- **Texto fornecido**:

--------------------

Pesquisa aponta dificuldades para a produção de vacina contra o vírus da Aids

Pablo Ferreira


Uma recente pesquisa desenvolvida pela Fiocruz apontou para mais um obstáculo na produção de vacinas contra a Aids. De acordo com o trabalho – com resultados inéditos no mundo –, ao longo dos últimos 15 anos houve um significativo aumento da distância genética entre variantes de dois subtipos de HIV que circulam no Brasil e suas seqüências consenso (ancestral). “O fato sugere uma redução nas probabilidades de êxito de vacinas que estão sendo recentemente desenhadas exatamente em cima das seqüências consenso do vírus”, diz o biólogo Gonzalo Bentancor, co-autor do estudo com a também bióloga Mariza Morgado.

--------------------

- **O que se pede**:
A. Liste todos os nomes de pessoas que aparecem no texto sobre a pesquisa da vacina contra a Aids.
B. Dê continuidade ao texto sobre a pesquisa da vacina contra a Aids, começando logo após a última frase apresentada.
Os registros são um material à parte, independente do texto.

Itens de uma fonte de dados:
--------------------

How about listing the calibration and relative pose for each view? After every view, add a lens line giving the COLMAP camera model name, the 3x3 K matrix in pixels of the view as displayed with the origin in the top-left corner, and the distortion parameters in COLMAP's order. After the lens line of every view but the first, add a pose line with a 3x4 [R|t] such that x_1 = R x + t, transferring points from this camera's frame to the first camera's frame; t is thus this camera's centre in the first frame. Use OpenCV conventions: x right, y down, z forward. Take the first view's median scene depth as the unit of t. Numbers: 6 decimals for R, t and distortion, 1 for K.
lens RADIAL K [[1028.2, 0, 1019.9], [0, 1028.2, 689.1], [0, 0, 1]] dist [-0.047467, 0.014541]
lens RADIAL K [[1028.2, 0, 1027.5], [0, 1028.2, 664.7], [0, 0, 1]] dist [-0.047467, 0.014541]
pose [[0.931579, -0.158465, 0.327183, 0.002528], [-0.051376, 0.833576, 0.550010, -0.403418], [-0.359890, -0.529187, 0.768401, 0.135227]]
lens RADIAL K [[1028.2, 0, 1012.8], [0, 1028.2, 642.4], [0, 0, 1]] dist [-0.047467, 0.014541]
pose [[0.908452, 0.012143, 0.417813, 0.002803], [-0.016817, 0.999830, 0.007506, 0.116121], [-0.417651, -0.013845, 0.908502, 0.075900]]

--------------------

- **Respostas**:
A. Pablo Ferreira, Gonzalo Bentancor e Mariza Morgado.

B.
 Imagem estilizada de uma seção transversal do vírus HIV

Imagem estilizada de uma seção transversal do vírus HIV


Nos últimos anos, novas estratégias têm sido propostas para o desenvolvimento de vacinas anti-HIV/Aids com base na utilização de uma seqüência genética chamada de consenso. Esta seria uma espécie de “seqüência ancestral” de todas as outras, produzida da seguinte forma: ao se analisar um número X de vírus da Aids, pode-se, por meio de programas de computador, verificar quais bases nitrogenadas se repetem com mais freqüência em cada posição das cadeias de DNA. Dito de outra forma, se dos DNAs estudados 80% apresentam a base nitrogenada A na “posição 1”, o DNA consenso terá A na mesma posição. A vacina seria produzida utilizando-se exatamente essa seqüência ancestral que estaria mais próxima (do ponto de vista genético) do conjunto dos vírus circulantes do que qualquer outra derivada a partir de um único vírus.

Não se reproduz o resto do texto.